DO THIS:
Print every line in the entries below character for character, changing nothing.

start

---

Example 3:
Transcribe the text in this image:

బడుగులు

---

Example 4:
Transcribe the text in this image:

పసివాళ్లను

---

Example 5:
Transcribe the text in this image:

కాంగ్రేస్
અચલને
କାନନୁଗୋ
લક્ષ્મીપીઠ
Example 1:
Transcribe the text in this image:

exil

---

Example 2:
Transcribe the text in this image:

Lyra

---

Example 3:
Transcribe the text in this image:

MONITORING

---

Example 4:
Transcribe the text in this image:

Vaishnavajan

end

RESULT FOR THIS TASK:
---

Example 3:
Transcribe the text in this image:

బడుగులు

---

Example 4:
Transcribe the text in this image:

పసివాళ్లను

---

Example 5:
Transcribe the text in this image:

కాంగ్రేస్
અચલને
କାନନୁଗୋ
લક્ષ્મીપીઠ
Example 1:
Transcribe the text in this image:

exil

---

Example 2:
Transcribe the text in this image:

Lyra

---

Example 3:
Transcribe the text in this image:

MONITORING

---

Example 4:
Transcribe the text in this image:

Vaishnavajan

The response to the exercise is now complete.